[[ Working data, beginning ]]

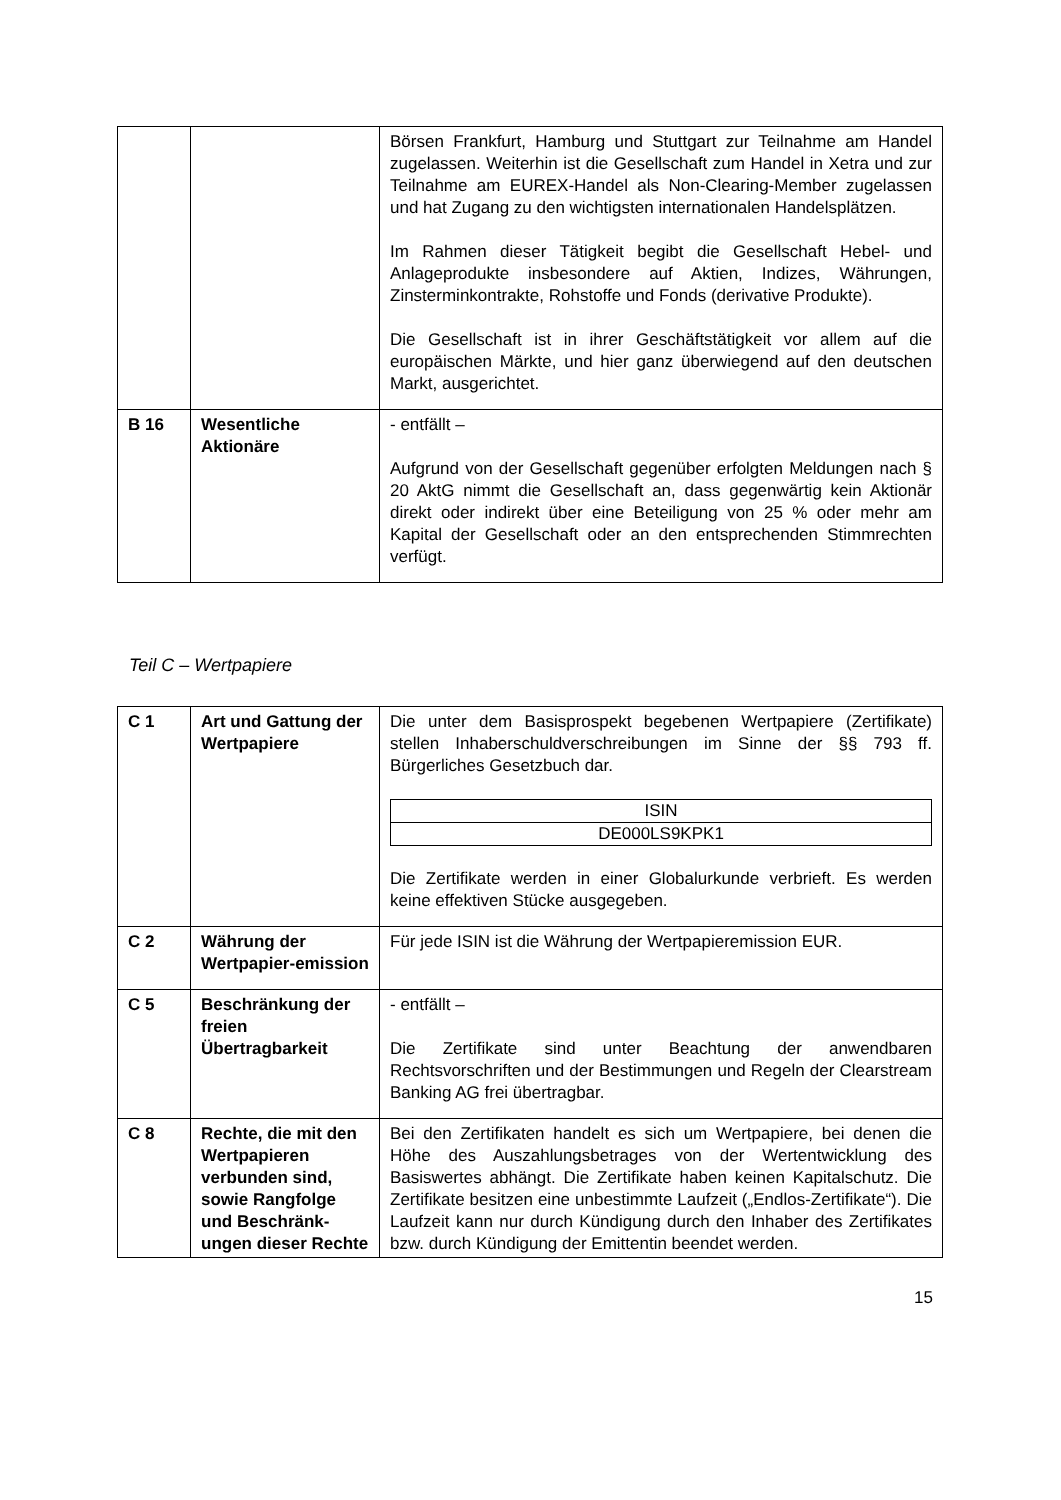| | | Börsen Frankfurt, Hamburg und Stuttgart zur Teilnahme am Handel zugelassen. Weiterhin ist die Gesellschaft zum Handel in Xetra und zur Teilnahme am EUREX-Handel als Non-Clearing-Member zugelassen und hat Zugang zu den wichtigsten internationalen Handelsplätzen. Im Rahmen dieser Tätigkeit begibt die Gesellschaft Hebel- und Anlageprodukte insbesondere auf Aktien, Indizes, Währungen, Zinsterminkontrakte, Rohstoffe und Fonds (derivative Produkte). Die Gesellschaft ist in ihrer Geschäftstätigkeit vor allem auf die europäischen Märkte, und hier ganz überwiegend auf den deutschen Markt, ausgerichtet. |
| B 16 | Wesentliche Aktionäre | - entfällt – Aufgrund von der Gesellschaft gegenüber erfolgten Meldungen nach § 20 AktG nimmt die Gesellschaft an, dass gegenwärtig kein Aktionär direkt oder indirekt über eine Beteiligung von 25 % oder mehr am Kapital der Gesellschaft oder an den entsprechenden Stimmrechten verfügt. |
Teil C – Wertpapiere
| C 1 | Art und Gattung der Wertpapiere | Die unter dem Basisprospekt begebenen Wertpapiere (Zertifikate) stellen Inhaberschuldverschreibungen im Sinne der §§ 793 ff. Bürgerliches Gesetzbuch dar. / ISIN / / DE000LS9KPK1 / Die Zertifikate werden in einer Globalurkunde verbrieft. Es werden keine effektiven Stücke ausgegeben. |
| C 2 | Währung der Wertpapier-emission | Für jede ISIN ist die Währung der Wertpapieremission EUR. |
| C 5 | Beschränkung der freien Übertragbarkeit | - entfällt – Die Zertifikate sind unter Beachtung der anwendbaren Rechtsvorschriften und der Bestimmungen und Regeln der Clearstream Banking AG frei übertragbar. |
| C 8 | Rechte, die mit den Wertpapieren verbunden sind, sowie Rangfolge und Beschränk-ungen dieser Rechte | Bei den Zertifikaten handelt es sich um Wertpapiere, bei denen die Höhe des Auszahlungsbetrages von der Wertentwicklung des Basiswertes abhängt. Die Zertifikate haben keinen Kapitalschutz. Die Zertifikate besitzen eine unbestimmte Laufzeit („Endlos-Zertifikate“). Die Laufzeit kann nur durch Kündigung durch den Inhaber des Zertifikates bzw. durch Kündigung der Emittentin beendet werden. |
15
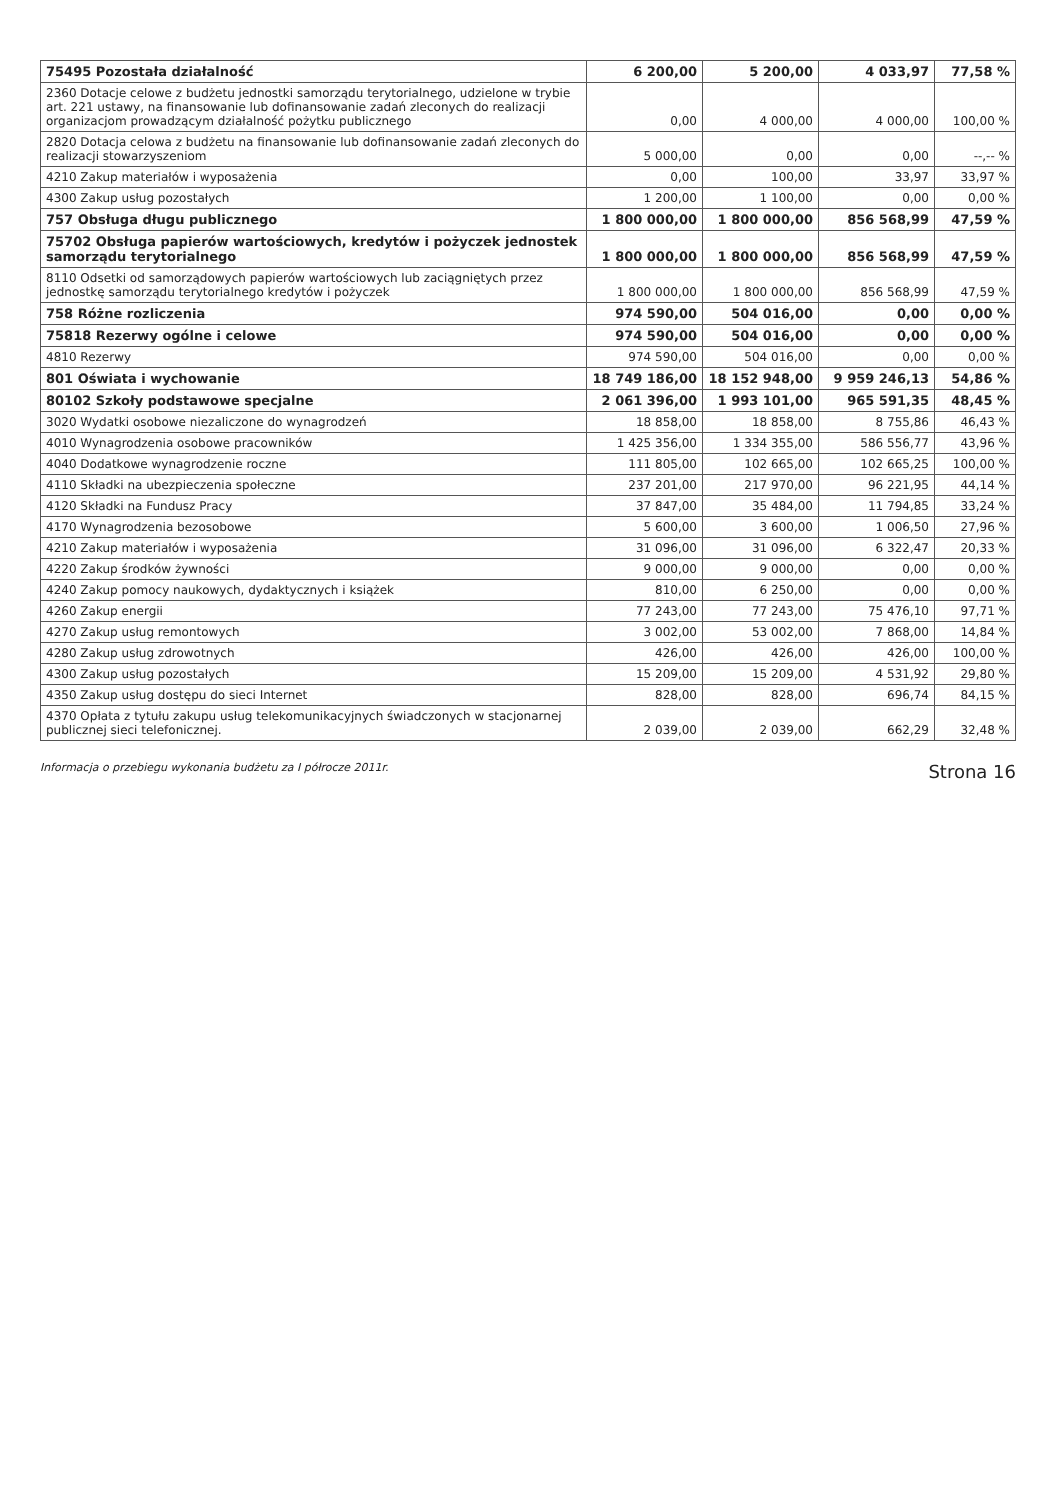| 75495 Pozostała działalność | 6 200,00 | 5 200,00 | 4 033,97 | 77,58 % |
| 2360 Dotacje celowe z budżetu jednostki samorządu terytorialnego, udzielone w trybie art. 221 ustawy, na finansowanie lub dofinansowanie zadań zleconych do realizacji organizacjom prowadzącym działalność pożytku publicznego | 0,00 | 4 000,00 | 4 000,00 | 100,00 % |
| 2820 Dotacja celowa z budżetu na finansowanie lub dofinansowanie zadań zleconych do realizacji stowarzyszeniom | 5 000,00 | 0,00 | 0,00 | --,-- % |
| 4210 Zakup materiałów i wyposażenia | 0,00 | 100,00 | 33,97 | 33,97 % |
| 4300 Zakup usług pozostałych | 1 200,00 | 1 100,00 | 0,00 | 0,00 % |
| 757 Obsługa długu publicznego | 1 800 000,00 | 1 800 000,00 | 856 568,99 | 47,59 % |
| 75702 Obsługa papierów wartościowych, kredytów i pożyczek jednostek samorządu terytorialnego | 1 800 000,00 | 1 800 000,00 | 856 568,99 | 47,59 % |
| 8110 Odsetki od samorządowych papierów wartościowych lub zaciągniętych przez jednostkę samorządu terytorialnego kredytów i pożyczek | 1 800 000,00 | 1 800 000,00 | 856 568,99 | 47,59 % |
| 758 Różne rozliczenia | 974 590,00 | 504 016,00 | 0,00 | 0,00 % |
| 75818 Rezerwy ogólne i celowe | 974 590,00 | 504 016,00 | 0,00 | 0,00 % |
| 4810 Rezerwy | 974 590,00 | 504 016,00 | 0,00 | 0,00 % |
| 801 Oświata i wychowanie | 18 749 186,00 | 18 152 948,00 | 9 959 246,13 | 54,86 % |
| 80102 Szkoły podstawowe specjalne | 2 061 396,00 | 1 993 101,00 | 965 591,35 | 48,45 % |
| 3020 Wydatki osobowe niezaliczone do wynagrodzeń | 18 858,00 | 18 858,00 | 8 755,86 | 46,43 % |
| 4010 Wynagrodzenia osobowe pracowników | 1 425 356,00 | 1 334 355,00 | 586 556,77 | 43,96 % |
| 4040 Dodatkowe wynagrodzenie roczne | 111 805,00 | 102 665,00 | 102 665,25 | 100,00 % |
| 4110 Składki na ubezpieczenia społeczne | 237 201,00 | 217 970,00 | 96 221,95 | 44,14 % |
| 4120 Składki na Fundusz Pracy | 37 847,00 | 35 484,00 | 11 794,85 | 33,24 % |
| 4170 Wynagrodzenia bezosobowe | 5 600,00 | 3 600,00 | 1 006,50 | 27,96 % |
| 4210 Zakup materiałów i wyposażenia | 31 096,00 | 31 096,00 | 6 322,47 | 20,33 % |
| 4220 Zakup środków żywności | 9 000,00 | 9 000,00 | 0,00 | 0,00 % |
| 4240 Zakup pomocy naukowych, dydaktycznych i książek | 810,00 | 6 250,00 | 0,00 | 0,00 % |
| 4260 Zakup energii | 77 243,00 | 77 243,00 | 75 476,10 | 97,71 % |
| 4270 Zakup usług remontowych | 3 002,00 | 53 002,00 | 7 868,00 | 14,84 % |
| 4280 Zakup usług zdrowotnych | 426,00 | 426,00 | 426,00 | 100,00 % |
| 4300 Zakup usług pozostałych | 15 209,00 | 15 209,00 | 4 531,92 | 29,80 % |
| 4350 Zakup usług dostępu do sieci Internet | 828,00 | 828,00 | 696,74 | 84,15 % |
| 4370 Opłata z tytułu zakupu usług telekomunikacyjnych świadczonych w stacjonarnej publicznej sieci telefonicznej. | 2 039,00 | 2 039,00 | 662,29 | 32,48 % |
Informacja o przebiegu wykonania budżetu za I półrocze 2011r. Strona 16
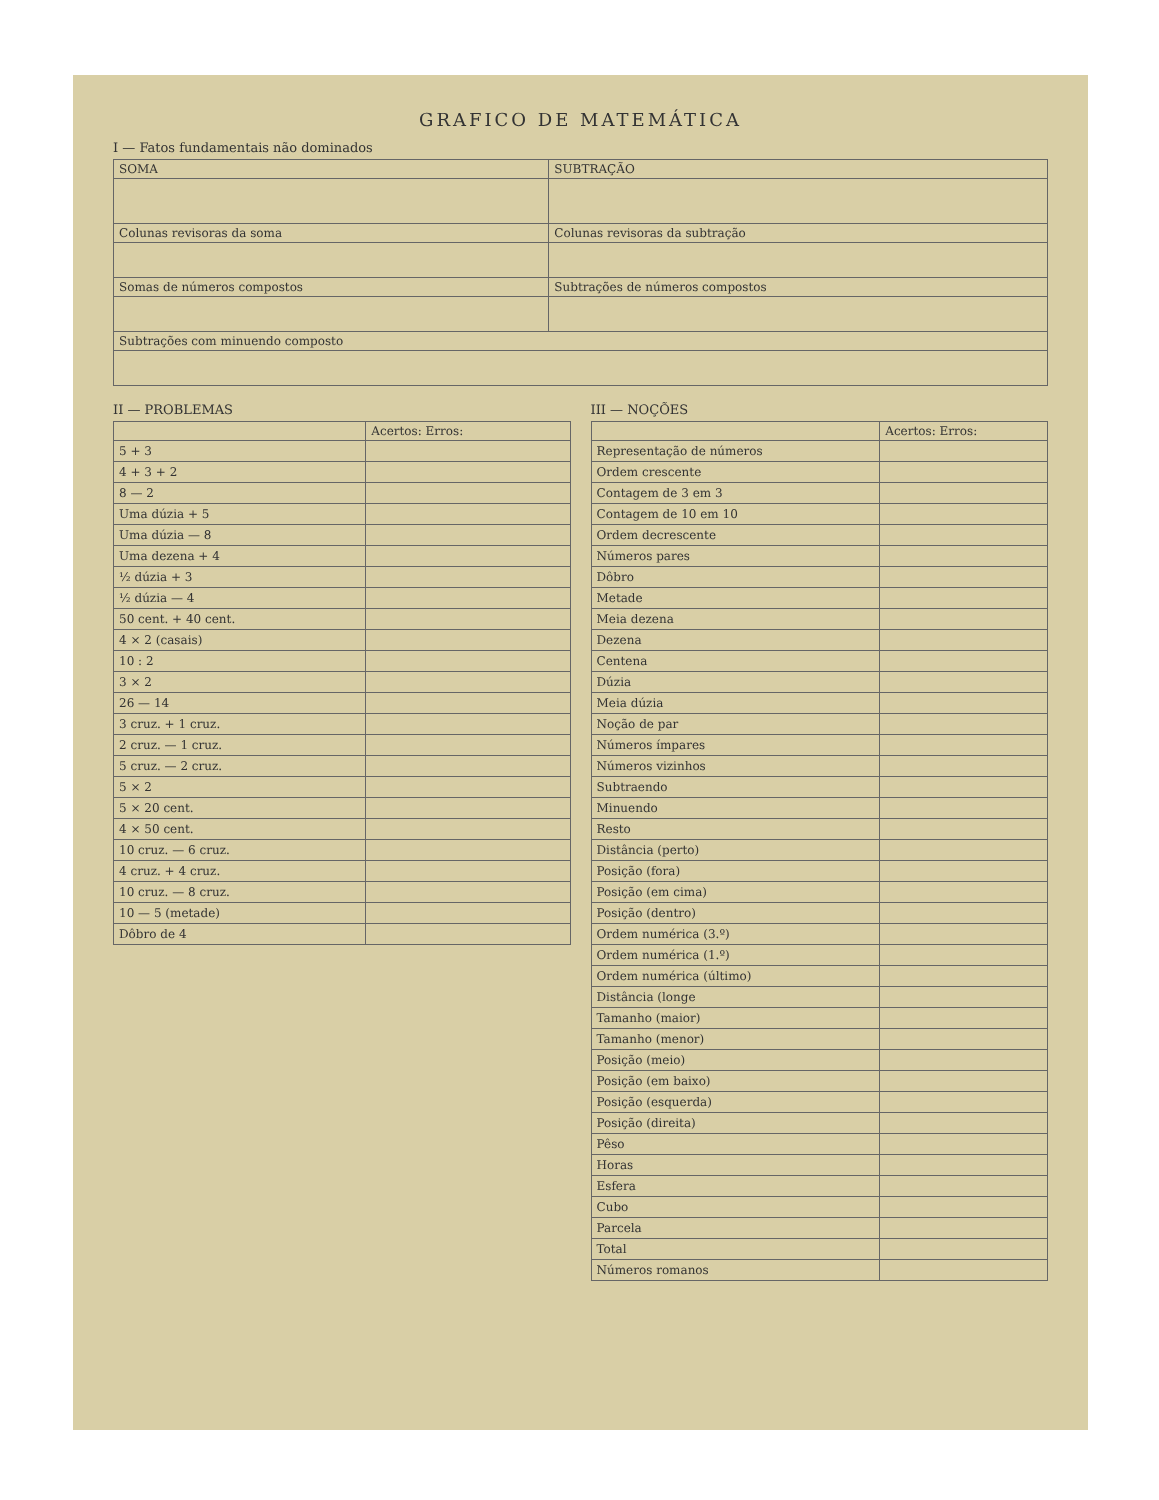GRAFICO DE MATEMÁTICA
I — Fatos fundamentais não dominados
| SOMA | SUBTRAÇÃO |
| --- | --- |
| Colunas revisoras da soma | Colunas revisoras da subtração |
| Somas de números compostos | Subtrações de números compostos |
| Subtrações com minuendo composto | |
II — PROBLEMAS
| | Acertos: Erros: |
| --- | --- |
| 5 + 3 | |
| 4 + 3 + 2 | |
| 8 — 2 | |
| Uma dúzia + 5 | |
| Uma dúzia — 8 | |
| Uma dezena + 4 | |
| ½ dúzia + 3 | |
| ½ dúzia — 4 | |
| 50 cent. + 40 cent. | |
| 4 × 2 (casais) | |
| 10 : 2 | |
| 3 × 2 | |
| 26 — 14 | |
| 3 cruz. + 1 cruz. | |
| 2 cruz. — 1 cruz. | |
| 5 cruz. — 2 cruz. | |
| 5 × 2 | |
| 5 × 20 cent. | |
| 4 × 50 cent. | |
| 10 cruz. — 6 cruz. | |
| 4 cruz. + 4 cruz. | |
| 10 cruz. — 8 cruz. | |
| 10 — 5 (metade) | |
| Dôbro de 4 | |
III — NOÇÕES
| | Acertos: Erros: |
| --- | --- |
| Representação de números | |
| Ordem crescente | |
| Contagem de 3 em 3 | |
| Contagem de 10 em 10 | |
| Ordem decrescente | |
| Números pares | |
| Dôbro | |
| Metade | |
| Meia dezena | |
| Dezena | |
| Centena | |
| Dúzia | |
| Meia dúzia | |
| Noção de par | |
| Números ímpares | |
| Números vizinhos | |
| Subtraendo | |
| Minuendo | |
| Resto | |
| Distância (perto) | |
| Posição (fora) | |
| Posição (em cima) | |
| Posição (dentro) | |
| Ordem numérica (3.º) | |
| Ordem numérica (1.º) | |
| Ordem numérica (último) | |
| Distância (longe | |
| Tamanho (maior) | |
| Tamanho (menor) | |
| Posição (meio) | |
| Posição (em baixo) | |
| Posição (esquerda) | |
| Posição (direita) | |
| Pêso | |
| Horas | |
| Esfera | |
| Cubo | |
| Parcela | |
| Total | |
| Números romanos | |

[[ Working data, end ]]

A verbatim copy of the lines from the one with "Meia dezena | |" to the end of the listing is the whole answer.

### Answer for the task
| Meia dezena | |
| Dezena | |
| Centena | |
| Dúzia | |
| Meia dúzia | |
| Noção de par | |
| Números ímpares | |
| Números vizinhos | |
| Subtraendo | |
| Minuendo | |
| Resto | |
| Distância (perto) | |
| Posição (fora) | |
| Posição (em cima) | |
| Posição (dentro) | |
| Ordem numérica (3.º) | |
| Ordem numérica (1.º) | |
| Ordem numérica (último) | |
| Distância (longe | |
| Tamanho (maior) | |
| Tamanho (menor) | |
| Posição (meio) | |
| Posição (em baixo) | |
| Posição (esquerda) | |
| Posição (direita) | |
| Pêso | |
| Horas | |
| Esfera | |
| Cubo | |
| Parcela | |
| Total | |
| Números romanos | |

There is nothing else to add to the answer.